SO, the owners of the Randolph Hotel finally break their silence about making their staff redundant.

Sad to say, we were not impressed by the statement, but at the stage, we were not surprised either.

The company has proven especially hard to get hold of since buying Oxford’s most iconic hotel, and nothing has changed in that regard.

Stuart Jarvis, the Randolph super-fan who tipped us off about the redundancies in the first place, described the statement yesterday as an insult to staff and, frankly, we agree.

The idea that the company did not expect this news to get into the public domain is not a credible one, so the only alternative is that it simply did not care how people in our city view it.

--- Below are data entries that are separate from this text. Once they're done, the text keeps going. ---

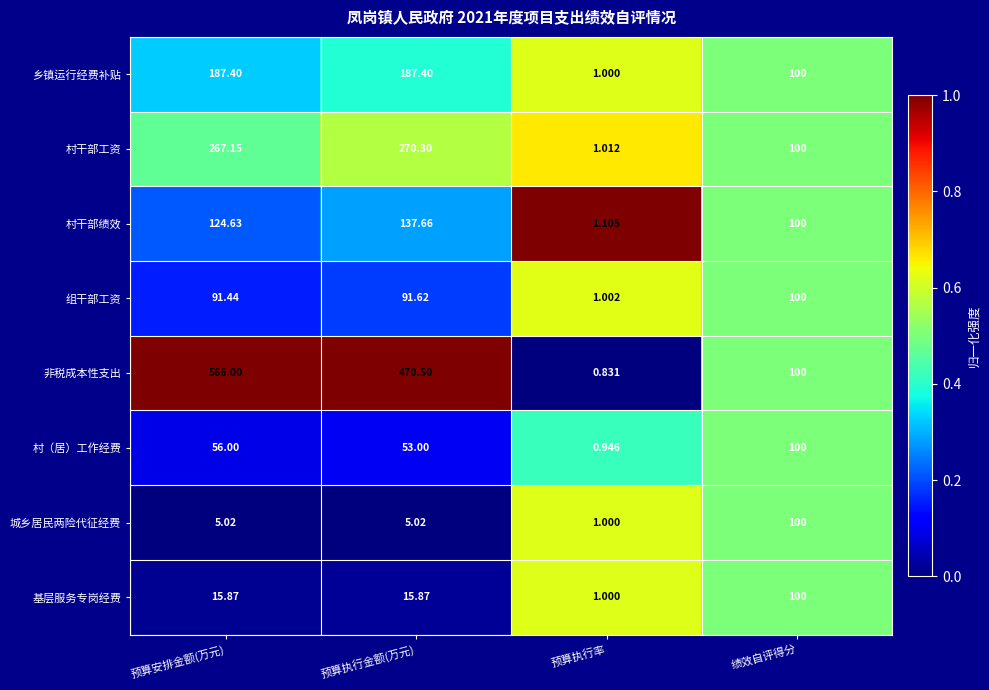

Rank the categories by 村（居）工作经费 value from lowest to highest.

预算执行率, 预算执行金额(万元), 预算安排金额(万元), 绩效自评得分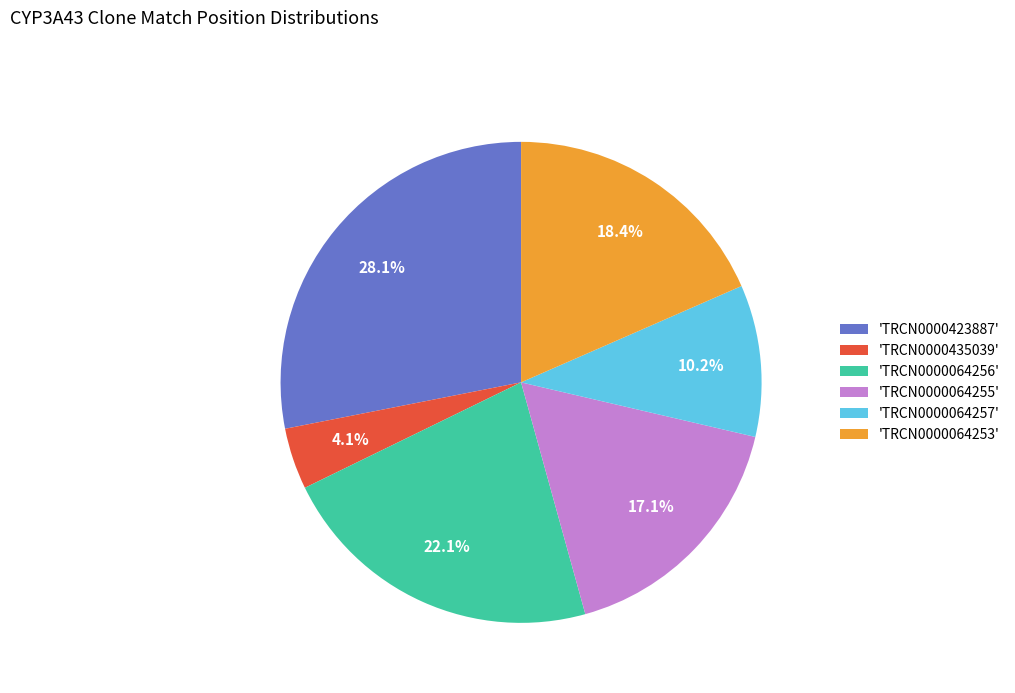

How much of the chart is everything except 'TRCN0000064253'?

81.6%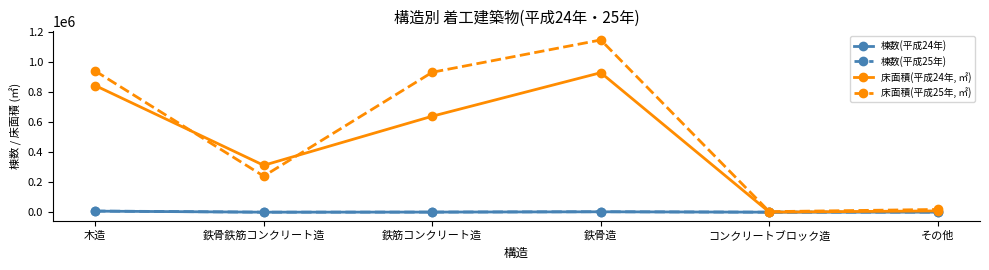

Does the chart have visible grid lines?

No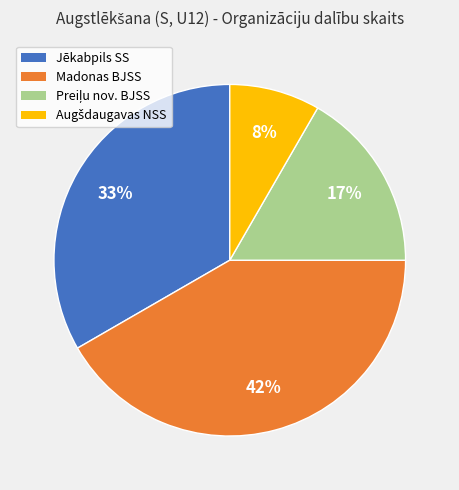

How many slices are in this pie chart?

4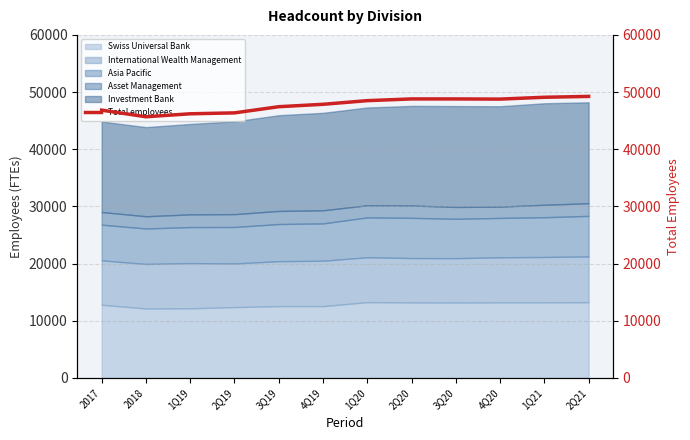

At which label does the data first exceed 48500?

2Q20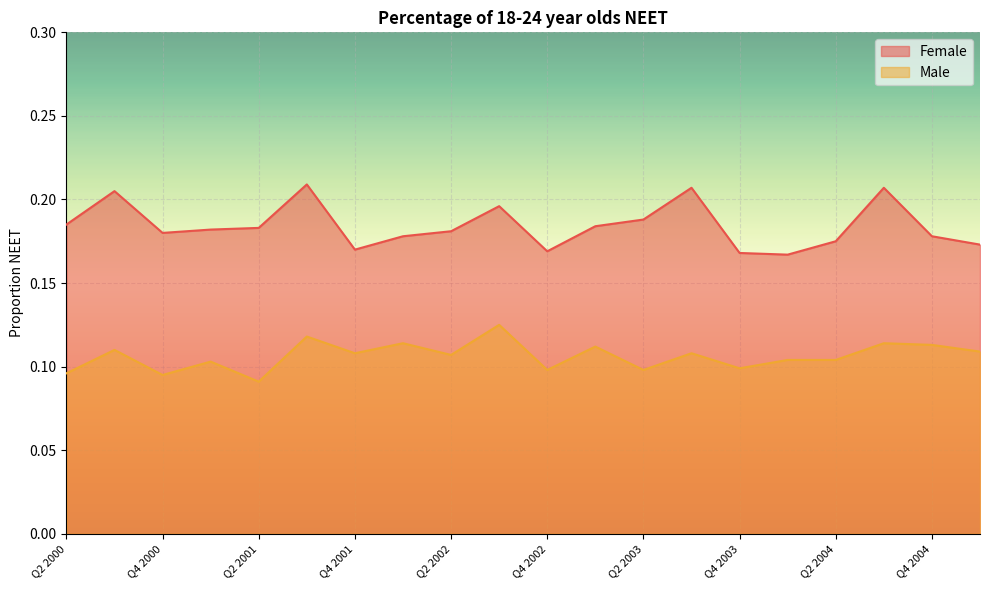

Is the value of Female at Q4 2000 greater than the value of Male at Q2 2004?

Yes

Read again: Randolph Hotel owners issue insulting statement on redundancies

We’ve no doubt that many of those who have lost their jobs will try to reapply for them when the company puts the adverts out again in six months’ time: many of these people have worked at the Randolph for years, are skilled at their jobs, and probably enjoy their work: they will naturally want to go back to the jobs that they know and, for the most part, love.

However it will be a bitter, bitter pill to swallow when, having desperately scrabbled to find some temporary work for six months or otherwise urgently find some way to make ends meet, they then have to submit their applications to do the jobs they were already doing – and compete against others for the privilege.

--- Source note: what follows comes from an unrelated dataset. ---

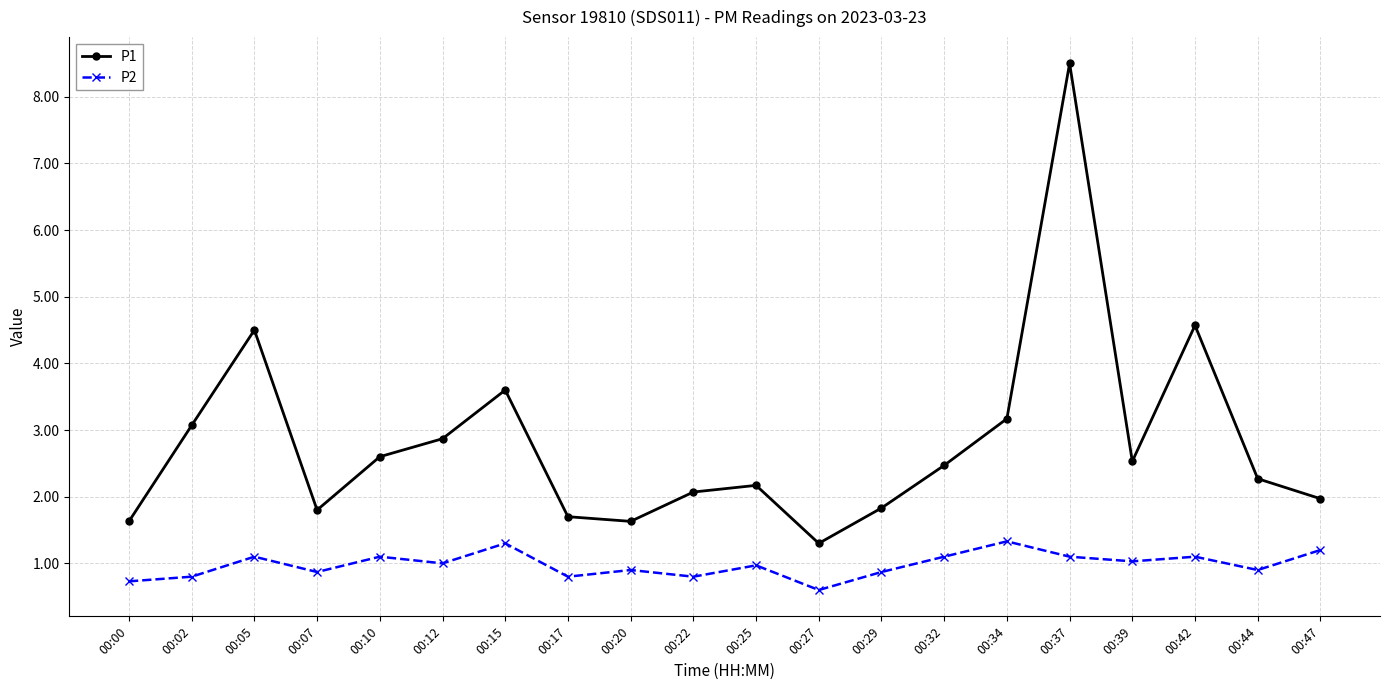

Which series has the widest spread of values?

P1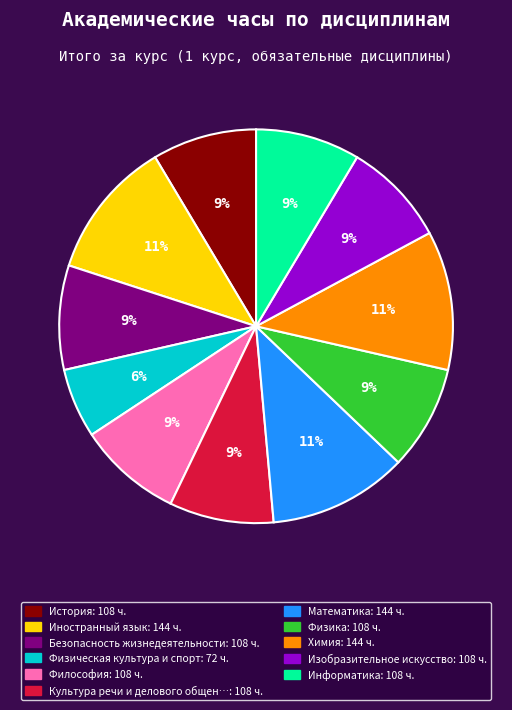

Does any single category account for the majority?

No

Some of those workers will not be hired to do the jobs they are doing perfectly well right now.

With all of this on their conscience, the Chicago-based managers of Graduate Hotels yesterday sent us a statement – a week after we had reported the news – of some four sentences.

We would never dream of tarring all of the people in the great United States with the same brush, but there is something distinctly Trumpian about this callous and capitalist statement about 75 hard-working people and the lives which are now in chaos.